RocksDB: A Persistent Key-Value Store for Flash and RAM Storage

Linux/Mac Build Status Windows Build status PPC64le Build Status

RocksDB is developed and maintained by Facebook Database Engineering Team. It is built on earlier work on LevelDB by Sanjay Ghemawat (sanjay@google.com) and Jeff Dean (jeff@google.com)

This code is a library that forms the core building block for a fast key value server, especially suited for storing data on flash drives. It has a Log-Structured-Merge-Database (LSM) design with flexible tradeoffs between Write-Amplification-Factor (WAF), Read-Amplification-Factor (RAF) and Space-Amplification-Factor (SAF). It has multi-threaded compactions, making it specially suitable for storing multiple terabytes of data in a single database.

Start with example usage here: https://github.com/facebook/rocksdb/tree/master/examples

See the github wiki for more explanation.

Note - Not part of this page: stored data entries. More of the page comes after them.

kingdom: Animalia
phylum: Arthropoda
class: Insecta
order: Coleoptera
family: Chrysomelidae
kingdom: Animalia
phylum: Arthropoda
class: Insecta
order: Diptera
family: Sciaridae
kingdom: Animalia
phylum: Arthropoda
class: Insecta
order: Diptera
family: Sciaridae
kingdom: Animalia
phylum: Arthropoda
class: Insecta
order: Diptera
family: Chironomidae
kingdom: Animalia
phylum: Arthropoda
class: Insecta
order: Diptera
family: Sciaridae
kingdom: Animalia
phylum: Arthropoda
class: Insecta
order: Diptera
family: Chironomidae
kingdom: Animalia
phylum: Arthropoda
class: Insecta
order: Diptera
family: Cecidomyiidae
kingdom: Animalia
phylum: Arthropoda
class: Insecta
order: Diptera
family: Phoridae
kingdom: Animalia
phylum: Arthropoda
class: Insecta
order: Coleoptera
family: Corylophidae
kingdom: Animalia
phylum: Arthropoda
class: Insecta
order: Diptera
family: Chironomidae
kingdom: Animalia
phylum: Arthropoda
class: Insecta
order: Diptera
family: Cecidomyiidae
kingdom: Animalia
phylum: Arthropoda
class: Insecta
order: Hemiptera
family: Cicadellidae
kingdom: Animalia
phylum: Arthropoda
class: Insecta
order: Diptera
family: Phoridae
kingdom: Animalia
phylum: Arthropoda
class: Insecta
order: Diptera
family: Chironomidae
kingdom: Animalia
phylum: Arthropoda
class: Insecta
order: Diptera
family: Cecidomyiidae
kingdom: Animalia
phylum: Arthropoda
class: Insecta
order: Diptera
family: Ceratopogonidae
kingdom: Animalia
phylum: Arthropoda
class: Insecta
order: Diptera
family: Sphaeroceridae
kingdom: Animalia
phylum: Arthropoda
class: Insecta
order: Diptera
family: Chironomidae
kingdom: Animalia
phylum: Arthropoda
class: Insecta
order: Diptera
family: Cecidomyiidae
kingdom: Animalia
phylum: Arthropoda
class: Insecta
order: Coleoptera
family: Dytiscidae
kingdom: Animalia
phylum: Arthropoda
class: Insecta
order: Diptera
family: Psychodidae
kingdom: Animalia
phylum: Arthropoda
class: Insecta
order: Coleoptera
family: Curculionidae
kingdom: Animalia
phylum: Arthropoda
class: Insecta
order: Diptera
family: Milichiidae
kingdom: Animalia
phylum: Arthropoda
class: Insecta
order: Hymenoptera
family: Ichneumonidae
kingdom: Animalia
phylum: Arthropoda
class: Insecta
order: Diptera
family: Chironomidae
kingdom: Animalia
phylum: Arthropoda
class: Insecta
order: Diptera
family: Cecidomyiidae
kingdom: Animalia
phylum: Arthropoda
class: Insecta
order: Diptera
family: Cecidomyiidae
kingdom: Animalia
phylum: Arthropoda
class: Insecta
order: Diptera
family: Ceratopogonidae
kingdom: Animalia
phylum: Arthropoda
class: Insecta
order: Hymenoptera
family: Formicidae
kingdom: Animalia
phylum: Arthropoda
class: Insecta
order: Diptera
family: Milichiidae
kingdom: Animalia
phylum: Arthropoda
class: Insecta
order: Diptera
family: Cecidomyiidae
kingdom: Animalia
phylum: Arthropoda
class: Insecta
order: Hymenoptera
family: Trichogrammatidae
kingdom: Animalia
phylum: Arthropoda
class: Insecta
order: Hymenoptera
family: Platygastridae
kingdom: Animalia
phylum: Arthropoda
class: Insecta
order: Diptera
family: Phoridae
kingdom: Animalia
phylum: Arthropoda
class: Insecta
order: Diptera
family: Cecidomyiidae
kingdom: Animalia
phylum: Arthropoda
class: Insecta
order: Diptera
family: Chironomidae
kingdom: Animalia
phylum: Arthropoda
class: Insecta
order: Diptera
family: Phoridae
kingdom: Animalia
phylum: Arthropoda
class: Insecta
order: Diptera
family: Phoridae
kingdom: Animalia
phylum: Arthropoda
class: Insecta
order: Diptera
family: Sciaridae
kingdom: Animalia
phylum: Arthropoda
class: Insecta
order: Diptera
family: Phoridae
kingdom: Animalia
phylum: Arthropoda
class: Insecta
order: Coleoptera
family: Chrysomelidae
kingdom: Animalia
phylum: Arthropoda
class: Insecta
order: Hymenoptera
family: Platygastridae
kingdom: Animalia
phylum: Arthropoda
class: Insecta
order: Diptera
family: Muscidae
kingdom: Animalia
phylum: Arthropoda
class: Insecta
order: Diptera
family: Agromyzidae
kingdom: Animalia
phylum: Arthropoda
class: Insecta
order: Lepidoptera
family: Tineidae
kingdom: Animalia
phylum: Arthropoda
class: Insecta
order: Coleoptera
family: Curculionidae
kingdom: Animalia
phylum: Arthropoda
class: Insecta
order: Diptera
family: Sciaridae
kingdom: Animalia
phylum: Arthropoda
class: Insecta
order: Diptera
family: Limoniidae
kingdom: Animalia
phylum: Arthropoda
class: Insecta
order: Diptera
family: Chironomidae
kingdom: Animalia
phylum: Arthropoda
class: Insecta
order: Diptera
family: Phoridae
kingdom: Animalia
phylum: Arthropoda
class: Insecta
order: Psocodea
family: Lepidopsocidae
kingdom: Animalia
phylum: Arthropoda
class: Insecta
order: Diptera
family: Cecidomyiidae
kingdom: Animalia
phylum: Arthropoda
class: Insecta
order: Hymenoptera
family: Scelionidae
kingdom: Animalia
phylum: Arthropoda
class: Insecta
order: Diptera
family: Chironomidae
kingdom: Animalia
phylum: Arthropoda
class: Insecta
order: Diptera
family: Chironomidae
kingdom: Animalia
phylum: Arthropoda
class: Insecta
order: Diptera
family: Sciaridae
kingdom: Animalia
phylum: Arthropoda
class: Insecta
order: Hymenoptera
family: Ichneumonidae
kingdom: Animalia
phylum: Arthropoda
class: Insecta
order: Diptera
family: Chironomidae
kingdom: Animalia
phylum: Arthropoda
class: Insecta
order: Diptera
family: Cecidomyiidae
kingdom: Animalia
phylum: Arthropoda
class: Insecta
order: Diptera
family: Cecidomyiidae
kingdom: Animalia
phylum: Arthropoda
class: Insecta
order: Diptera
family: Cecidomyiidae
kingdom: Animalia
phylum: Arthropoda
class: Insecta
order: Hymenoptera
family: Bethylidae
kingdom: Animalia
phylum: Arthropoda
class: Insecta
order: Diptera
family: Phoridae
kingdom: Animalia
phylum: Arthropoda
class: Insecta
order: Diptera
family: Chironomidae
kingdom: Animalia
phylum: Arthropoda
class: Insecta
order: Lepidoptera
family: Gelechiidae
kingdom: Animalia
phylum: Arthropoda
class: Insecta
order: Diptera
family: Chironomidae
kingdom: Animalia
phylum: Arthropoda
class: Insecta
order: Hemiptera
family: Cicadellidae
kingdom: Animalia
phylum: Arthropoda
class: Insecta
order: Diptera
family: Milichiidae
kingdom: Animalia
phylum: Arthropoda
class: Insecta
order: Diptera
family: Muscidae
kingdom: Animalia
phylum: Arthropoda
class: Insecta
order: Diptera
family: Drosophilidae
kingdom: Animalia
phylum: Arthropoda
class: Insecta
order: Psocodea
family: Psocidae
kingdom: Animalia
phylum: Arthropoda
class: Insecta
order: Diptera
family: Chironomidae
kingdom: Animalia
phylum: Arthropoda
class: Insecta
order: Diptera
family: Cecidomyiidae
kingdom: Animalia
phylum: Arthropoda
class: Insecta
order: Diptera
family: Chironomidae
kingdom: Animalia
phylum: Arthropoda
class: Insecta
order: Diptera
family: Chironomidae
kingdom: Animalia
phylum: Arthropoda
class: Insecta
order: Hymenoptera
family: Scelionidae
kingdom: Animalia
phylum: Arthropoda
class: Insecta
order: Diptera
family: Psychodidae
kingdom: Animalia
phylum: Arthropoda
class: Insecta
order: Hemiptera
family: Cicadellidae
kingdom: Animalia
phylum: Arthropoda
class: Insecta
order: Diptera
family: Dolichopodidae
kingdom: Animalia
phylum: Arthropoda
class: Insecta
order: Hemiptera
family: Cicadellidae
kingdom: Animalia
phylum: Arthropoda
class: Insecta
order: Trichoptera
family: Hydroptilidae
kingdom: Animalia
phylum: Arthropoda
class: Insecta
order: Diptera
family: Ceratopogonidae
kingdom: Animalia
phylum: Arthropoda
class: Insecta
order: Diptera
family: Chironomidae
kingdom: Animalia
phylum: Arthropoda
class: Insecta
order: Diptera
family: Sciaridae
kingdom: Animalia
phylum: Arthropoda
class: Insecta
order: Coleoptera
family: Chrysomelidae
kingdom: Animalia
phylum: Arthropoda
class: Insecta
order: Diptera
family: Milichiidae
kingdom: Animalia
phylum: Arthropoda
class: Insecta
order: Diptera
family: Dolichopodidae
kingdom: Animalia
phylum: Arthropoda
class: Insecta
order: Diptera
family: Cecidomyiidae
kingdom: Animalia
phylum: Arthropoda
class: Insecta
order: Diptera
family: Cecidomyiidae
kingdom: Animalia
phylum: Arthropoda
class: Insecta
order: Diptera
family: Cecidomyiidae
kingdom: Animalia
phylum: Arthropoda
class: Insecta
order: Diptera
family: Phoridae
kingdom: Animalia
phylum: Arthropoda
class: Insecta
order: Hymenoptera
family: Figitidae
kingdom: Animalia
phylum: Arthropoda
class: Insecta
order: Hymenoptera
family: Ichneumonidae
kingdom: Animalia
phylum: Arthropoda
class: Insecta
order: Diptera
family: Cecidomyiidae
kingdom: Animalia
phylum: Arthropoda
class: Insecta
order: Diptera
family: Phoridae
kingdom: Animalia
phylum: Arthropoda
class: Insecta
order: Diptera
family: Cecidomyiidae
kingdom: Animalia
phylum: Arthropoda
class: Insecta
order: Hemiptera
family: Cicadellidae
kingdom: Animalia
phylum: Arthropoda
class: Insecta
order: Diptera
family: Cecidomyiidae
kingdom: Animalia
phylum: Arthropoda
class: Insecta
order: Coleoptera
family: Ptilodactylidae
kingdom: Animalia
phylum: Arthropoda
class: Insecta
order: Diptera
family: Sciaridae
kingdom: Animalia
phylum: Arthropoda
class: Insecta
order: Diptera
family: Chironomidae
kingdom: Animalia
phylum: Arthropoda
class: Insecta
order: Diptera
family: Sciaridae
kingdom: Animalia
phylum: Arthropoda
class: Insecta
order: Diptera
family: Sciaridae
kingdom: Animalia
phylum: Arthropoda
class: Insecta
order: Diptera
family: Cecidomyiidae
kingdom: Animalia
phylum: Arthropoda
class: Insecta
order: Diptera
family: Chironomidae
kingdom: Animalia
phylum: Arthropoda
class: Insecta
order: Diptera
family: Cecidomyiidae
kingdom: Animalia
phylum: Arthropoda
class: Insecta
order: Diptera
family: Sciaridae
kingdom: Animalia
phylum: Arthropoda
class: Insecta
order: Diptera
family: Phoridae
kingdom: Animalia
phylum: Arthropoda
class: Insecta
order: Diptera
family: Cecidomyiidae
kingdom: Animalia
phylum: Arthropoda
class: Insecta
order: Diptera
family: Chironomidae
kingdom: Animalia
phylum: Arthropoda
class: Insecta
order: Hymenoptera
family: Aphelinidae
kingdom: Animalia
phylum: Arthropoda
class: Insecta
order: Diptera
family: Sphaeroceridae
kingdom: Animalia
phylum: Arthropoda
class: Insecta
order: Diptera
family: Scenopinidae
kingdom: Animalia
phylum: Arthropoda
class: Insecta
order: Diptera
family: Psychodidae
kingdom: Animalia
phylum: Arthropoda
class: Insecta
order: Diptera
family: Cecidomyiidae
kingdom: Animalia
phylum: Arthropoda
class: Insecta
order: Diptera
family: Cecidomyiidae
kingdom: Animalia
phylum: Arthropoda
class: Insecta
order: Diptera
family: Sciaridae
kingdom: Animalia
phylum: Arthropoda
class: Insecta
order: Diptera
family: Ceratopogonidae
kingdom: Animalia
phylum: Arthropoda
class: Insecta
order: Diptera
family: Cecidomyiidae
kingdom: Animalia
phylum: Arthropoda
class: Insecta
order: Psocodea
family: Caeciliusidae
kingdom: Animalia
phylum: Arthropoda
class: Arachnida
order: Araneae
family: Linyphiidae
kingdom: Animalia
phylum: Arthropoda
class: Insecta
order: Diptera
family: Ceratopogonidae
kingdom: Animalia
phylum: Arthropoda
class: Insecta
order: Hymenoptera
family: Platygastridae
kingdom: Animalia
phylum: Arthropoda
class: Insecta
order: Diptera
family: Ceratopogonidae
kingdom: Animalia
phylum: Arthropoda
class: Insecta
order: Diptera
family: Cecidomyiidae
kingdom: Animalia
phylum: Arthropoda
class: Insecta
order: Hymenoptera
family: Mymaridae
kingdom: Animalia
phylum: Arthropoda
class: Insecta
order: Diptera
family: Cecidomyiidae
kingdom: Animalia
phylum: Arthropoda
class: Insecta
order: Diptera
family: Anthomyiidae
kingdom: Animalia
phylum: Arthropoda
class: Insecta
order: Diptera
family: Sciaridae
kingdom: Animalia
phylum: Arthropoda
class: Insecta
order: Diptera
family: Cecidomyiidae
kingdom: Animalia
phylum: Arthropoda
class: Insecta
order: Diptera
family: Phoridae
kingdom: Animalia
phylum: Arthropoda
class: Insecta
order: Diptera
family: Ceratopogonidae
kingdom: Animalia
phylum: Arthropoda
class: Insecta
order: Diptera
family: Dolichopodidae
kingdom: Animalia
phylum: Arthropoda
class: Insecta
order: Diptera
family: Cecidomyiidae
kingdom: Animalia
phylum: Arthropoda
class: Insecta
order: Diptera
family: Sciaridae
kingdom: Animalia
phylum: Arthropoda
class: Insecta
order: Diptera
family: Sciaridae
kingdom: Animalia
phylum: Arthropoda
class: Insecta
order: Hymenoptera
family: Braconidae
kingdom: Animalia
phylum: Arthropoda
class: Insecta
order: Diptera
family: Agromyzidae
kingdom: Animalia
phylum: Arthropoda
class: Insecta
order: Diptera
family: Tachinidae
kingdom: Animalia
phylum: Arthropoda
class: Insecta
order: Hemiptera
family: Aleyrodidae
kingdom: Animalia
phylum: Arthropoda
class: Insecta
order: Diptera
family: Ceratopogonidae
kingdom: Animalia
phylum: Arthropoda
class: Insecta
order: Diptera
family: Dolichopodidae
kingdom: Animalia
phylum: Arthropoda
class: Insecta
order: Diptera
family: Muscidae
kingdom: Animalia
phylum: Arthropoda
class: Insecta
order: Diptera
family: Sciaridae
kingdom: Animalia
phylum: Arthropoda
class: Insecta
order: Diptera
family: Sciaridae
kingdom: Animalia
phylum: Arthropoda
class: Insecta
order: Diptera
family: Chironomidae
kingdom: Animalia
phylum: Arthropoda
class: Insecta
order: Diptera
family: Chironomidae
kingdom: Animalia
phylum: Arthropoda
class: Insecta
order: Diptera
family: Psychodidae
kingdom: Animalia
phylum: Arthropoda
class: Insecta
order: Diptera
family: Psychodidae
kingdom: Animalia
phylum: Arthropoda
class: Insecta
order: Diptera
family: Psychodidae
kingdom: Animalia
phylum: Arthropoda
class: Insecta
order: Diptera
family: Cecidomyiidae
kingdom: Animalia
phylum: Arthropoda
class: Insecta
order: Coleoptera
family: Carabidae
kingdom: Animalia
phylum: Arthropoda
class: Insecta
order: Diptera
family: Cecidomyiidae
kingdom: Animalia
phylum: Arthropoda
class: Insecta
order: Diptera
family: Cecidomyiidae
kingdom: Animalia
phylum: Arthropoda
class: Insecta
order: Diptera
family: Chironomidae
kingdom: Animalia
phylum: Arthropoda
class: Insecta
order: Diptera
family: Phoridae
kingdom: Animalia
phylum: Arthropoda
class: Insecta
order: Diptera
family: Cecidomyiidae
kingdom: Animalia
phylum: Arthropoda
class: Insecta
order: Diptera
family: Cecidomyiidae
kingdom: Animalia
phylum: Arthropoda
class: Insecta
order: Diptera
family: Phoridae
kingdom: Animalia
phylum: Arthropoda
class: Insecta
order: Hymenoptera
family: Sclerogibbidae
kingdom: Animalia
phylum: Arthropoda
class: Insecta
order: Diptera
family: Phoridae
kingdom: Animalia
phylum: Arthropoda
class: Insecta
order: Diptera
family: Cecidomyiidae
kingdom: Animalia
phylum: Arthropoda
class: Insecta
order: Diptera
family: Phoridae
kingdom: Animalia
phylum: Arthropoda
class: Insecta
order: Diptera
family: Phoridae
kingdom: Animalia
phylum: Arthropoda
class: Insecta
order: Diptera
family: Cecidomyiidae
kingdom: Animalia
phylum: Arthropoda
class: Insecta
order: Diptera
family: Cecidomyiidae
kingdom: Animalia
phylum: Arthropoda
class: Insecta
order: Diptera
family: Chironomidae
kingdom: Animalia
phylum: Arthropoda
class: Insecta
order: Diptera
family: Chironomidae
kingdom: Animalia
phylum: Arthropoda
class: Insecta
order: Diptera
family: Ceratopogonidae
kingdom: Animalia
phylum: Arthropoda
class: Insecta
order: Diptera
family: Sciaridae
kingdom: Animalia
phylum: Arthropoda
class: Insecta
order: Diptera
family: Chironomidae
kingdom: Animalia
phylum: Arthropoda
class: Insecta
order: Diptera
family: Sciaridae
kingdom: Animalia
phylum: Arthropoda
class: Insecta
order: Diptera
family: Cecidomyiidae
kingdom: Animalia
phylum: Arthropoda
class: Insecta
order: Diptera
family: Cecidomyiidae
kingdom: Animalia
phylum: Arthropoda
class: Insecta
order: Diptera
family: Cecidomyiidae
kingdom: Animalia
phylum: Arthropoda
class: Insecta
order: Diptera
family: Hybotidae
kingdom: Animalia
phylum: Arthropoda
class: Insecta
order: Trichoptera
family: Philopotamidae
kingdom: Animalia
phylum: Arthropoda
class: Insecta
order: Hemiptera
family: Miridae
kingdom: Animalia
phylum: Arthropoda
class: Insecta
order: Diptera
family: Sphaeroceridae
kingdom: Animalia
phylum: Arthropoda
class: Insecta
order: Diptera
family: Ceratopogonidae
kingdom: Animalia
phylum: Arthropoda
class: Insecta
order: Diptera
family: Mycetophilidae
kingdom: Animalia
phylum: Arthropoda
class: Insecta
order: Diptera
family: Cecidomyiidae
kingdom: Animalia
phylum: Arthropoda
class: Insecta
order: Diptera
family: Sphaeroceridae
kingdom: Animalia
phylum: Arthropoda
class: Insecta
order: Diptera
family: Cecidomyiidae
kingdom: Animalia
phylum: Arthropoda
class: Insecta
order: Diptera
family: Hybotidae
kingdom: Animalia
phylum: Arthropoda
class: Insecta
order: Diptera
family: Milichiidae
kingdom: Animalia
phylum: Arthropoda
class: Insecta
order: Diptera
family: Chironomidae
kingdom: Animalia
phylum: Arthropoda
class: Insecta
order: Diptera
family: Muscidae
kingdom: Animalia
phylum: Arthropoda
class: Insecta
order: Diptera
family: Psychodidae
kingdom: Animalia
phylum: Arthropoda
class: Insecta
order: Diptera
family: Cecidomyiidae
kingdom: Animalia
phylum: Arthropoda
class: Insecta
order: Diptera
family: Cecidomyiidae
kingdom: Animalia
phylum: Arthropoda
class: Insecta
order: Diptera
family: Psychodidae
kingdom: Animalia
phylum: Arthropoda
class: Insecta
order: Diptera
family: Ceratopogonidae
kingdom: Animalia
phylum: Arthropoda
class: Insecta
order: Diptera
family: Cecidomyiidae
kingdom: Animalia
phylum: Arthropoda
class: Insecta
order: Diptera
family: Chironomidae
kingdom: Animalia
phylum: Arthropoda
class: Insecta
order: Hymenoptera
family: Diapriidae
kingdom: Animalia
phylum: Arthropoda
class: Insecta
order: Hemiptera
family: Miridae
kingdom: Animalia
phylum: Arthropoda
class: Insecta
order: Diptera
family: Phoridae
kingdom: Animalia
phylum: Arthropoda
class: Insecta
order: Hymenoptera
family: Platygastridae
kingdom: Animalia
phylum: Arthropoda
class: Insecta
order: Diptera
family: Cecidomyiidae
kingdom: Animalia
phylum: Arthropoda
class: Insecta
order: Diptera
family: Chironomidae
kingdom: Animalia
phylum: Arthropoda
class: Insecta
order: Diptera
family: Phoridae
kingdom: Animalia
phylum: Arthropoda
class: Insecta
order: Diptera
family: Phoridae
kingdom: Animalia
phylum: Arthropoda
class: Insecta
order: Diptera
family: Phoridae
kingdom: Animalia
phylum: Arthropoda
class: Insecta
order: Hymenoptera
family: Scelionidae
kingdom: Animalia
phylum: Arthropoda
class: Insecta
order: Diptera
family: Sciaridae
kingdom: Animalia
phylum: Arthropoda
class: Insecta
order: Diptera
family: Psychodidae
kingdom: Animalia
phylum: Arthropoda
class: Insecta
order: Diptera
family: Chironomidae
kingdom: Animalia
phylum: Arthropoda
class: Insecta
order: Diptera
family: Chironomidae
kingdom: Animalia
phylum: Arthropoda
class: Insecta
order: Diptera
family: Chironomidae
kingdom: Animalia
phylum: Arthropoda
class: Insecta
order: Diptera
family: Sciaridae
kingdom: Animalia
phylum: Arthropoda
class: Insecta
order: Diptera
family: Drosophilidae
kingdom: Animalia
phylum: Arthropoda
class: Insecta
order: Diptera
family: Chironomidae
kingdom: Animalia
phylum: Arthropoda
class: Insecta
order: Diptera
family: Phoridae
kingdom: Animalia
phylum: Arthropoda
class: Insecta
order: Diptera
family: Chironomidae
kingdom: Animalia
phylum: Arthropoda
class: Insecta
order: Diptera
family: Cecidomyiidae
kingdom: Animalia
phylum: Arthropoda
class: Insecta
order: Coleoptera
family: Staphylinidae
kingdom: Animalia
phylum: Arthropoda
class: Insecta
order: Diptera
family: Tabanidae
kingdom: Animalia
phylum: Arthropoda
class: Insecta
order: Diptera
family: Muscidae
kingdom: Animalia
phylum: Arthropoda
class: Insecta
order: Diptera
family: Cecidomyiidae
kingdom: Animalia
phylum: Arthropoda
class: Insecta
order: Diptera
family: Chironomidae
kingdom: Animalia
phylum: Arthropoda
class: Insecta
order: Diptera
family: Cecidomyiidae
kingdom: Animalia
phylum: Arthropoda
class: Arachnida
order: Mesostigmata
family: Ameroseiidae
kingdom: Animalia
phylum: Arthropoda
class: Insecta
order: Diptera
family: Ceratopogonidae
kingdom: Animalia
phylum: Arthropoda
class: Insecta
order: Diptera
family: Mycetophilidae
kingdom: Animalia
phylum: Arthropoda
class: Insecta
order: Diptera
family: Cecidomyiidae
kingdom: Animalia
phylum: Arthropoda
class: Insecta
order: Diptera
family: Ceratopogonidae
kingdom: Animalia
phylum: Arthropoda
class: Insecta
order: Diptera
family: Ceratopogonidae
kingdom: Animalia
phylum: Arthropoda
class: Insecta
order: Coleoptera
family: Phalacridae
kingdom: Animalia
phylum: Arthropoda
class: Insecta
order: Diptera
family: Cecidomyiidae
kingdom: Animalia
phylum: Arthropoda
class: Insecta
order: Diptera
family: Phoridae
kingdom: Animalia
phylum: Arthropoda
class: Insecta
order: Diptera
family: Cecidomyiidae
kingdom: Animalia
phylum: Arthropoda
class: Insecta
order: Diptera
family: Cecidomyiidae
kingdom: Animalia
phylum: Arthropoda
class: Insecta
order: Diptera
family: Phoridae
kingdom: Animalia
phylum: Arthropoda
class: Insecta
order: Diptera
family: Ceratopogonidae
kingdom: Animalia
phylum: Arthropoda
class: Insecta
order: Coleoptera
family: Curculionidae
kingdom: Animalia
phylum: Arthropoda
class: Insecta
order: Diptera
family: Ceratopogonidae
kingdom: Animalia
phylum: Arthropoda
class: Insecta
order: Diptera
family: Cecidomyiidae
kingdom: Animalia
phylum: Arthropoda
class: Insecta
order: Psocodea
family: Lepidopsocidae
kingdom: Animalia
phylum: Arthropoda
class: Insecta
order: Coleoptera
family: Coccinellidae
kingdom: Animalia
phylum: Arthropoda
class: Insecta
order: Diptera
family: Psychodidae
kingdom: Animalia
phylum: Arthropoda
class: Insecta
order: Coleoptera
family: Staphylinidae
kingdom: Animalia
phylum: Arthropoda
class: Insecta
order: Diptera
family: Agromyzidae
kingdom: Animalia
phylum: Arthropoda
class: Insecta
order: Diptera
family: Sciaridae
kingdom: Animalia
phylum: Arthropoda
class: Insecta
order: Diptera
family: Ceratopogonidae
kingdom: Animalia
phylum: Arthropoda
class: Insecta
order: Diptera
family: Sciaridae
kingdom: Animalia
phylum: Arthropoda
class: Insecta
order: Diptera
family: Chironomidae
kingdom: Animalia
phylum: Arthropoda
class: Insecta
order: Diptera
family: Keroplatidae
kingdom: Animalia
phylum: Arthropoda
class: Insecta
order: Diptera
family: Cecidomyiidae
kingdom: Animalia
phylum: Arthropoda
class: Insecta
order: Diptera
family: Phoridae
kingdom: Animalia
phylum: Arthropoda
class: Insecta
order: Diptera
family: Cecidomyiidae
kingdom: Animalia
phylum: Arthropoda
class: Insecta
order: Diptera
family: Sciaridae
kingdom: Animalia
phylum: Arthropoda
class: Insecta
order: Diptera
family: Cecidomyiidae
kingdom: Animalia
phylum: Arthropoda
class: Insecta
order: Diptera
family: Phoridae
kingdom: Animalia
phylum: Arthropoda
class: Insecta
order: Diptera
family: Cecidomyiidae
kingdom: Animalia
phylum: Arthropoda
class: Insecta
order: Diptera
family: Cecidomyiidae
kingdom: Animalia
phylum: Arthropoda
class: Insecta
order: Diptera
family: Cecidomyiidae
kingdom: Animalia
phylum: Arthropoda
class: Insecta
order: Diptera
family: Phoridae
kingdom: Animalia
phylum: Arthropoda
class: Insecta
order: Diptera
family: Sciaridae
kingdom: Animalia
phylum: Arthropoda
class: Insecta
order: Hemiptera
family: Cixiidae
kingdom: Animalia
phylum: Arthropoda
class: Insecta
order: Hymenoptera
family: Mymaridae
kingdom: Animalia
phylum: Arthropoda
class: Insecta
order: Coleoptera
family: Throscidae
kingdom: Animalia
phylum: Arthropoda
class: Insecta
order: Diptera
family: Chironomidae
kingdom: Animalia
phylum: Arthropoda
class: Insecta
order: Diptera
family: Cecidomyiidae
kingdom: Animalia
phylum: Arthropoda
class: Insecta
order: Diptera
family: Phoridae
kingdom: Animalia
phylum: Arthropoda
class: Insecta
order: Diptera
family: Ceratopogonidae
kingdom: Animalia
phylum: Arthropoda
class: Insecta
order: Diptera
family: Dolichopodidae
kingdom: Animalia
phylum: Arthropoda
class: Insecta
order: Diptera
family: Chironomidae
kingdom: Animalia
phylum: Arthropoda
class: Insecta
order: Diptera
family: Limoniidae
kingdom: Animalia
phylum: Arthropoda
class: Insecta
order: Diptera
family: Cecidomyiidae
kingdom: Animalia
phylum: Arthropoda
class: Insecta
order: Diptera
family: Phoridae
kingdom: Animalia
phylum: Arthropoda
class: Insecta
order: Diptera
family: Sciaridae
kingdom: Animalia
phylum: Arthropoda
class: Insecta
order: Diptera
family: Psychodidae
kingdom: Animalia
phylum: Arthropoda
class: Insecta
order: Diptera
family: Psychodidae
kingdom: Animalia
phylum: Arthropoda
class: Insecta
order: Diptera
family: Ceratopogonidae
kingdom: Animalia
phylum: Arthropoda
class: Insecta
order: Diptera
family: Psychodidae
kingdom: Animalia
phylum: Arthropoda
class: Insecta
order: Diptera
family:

The public interface is in include/. Callers should not include or rely on the details of any other header files in this package. Those internal APIs may be changed without warning.

Design discussions are conducted in https://www.facebook.com/groups/rocksdb.dev/

License

RocksDB is dual-licensed under both the GPLv2 (found in the COPYING file in the root directory) and Apache 2.0 License (found in the LICENSE.Apache file in the root directory). You may select, at your option, one of the above-listed licenses.